→ Work request: Pick out every line below that contains the word "applied" and copy each one in full.

→ Transcribed page text:
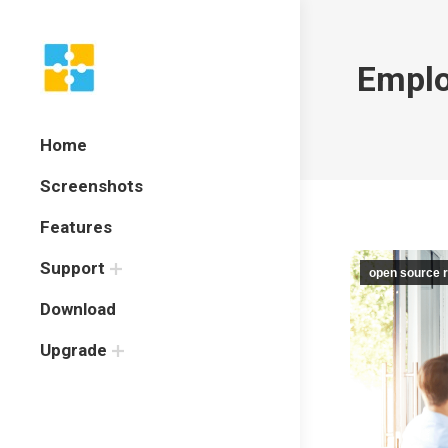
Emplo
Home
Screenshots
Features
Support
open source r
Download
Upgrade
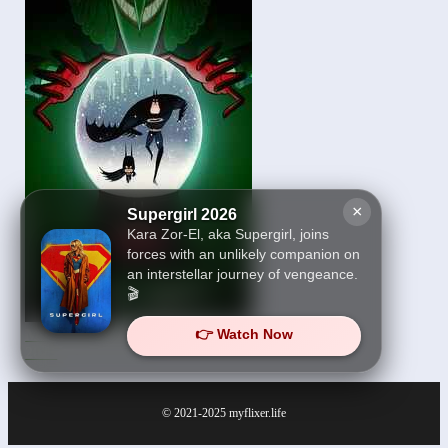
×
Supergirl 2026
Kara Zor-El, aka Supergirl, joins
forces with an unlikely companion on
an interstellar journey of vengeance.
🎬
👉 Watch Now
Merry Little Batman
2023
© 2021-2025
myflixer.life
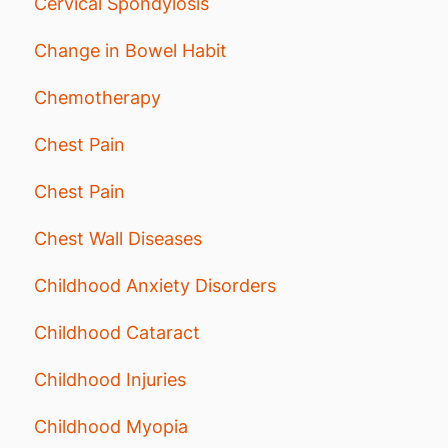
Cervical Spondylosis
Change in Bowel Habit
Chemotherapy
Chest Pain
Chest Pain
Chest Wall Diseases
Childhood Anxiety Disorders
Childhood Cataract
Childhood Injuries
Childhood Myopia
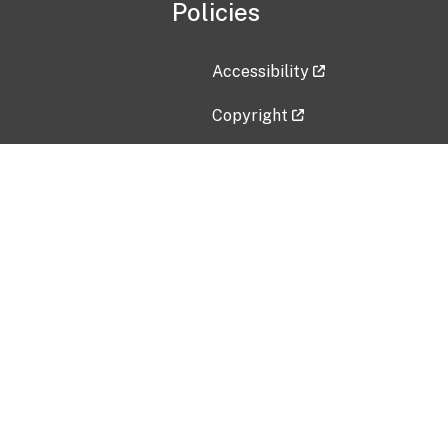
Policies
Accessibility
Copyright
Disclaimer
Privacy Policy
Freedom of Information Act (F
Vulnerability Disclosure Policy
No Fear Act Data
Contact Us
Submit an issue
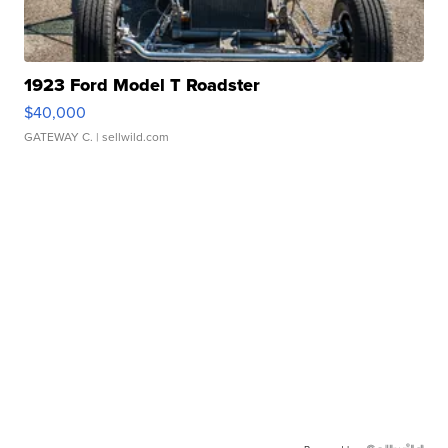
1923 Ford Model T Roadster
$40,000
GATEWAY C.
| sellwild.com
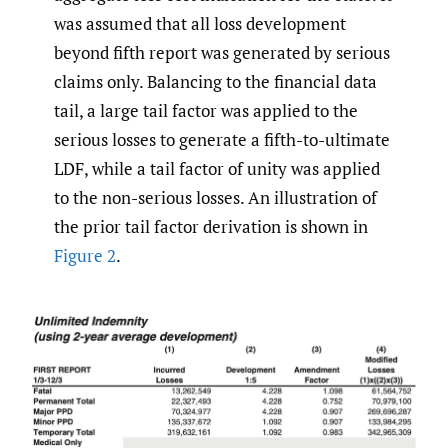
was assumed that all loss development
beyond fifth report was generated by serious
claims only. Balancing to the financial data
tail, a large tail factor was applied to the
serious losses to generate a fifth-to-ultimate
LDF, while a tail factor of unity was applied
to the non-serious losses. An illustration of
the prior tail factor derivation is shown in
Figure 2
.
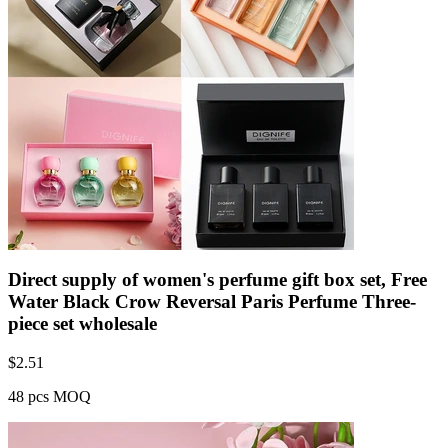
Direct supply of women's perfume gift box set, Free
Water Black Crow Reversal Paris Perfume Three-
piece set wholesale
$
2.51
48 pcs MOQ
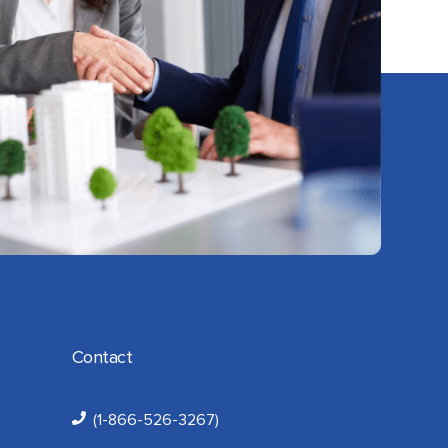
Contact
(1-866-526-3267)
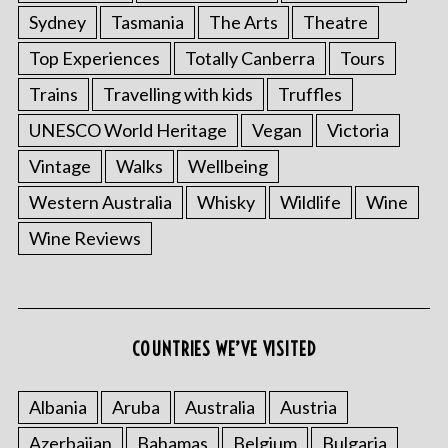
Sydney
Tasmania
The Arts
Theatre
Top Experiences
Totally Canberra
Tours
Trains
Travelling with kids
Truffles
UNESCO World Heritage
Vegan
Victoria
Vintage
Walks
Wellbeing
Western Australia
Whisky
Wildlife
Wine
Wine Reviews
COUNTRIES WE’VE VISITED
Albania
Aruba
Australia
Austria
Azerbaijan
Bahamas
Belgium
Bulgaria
--
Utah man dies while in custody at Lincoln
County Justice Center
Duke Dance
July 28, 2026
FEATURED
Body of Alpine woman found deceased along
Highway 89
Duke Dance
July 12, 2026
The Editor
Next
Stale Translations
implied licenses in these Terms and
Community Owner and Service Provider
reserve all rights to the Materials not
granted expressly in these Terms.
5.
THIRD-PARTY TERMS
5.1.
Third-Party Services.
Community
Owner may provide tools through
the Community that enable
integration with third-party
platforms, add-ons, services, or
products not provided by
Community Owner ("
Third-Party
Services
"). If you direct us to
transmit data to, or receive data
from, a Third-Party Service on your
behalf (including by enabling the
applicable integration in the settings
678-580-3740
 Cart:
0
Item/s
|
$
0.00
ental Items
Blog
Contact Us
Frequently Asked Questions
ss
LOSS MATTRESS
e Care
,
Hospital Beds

→ Completed exercise:
tail, a large tail factor was applied to the
LDF, while a tail factor of unity was applied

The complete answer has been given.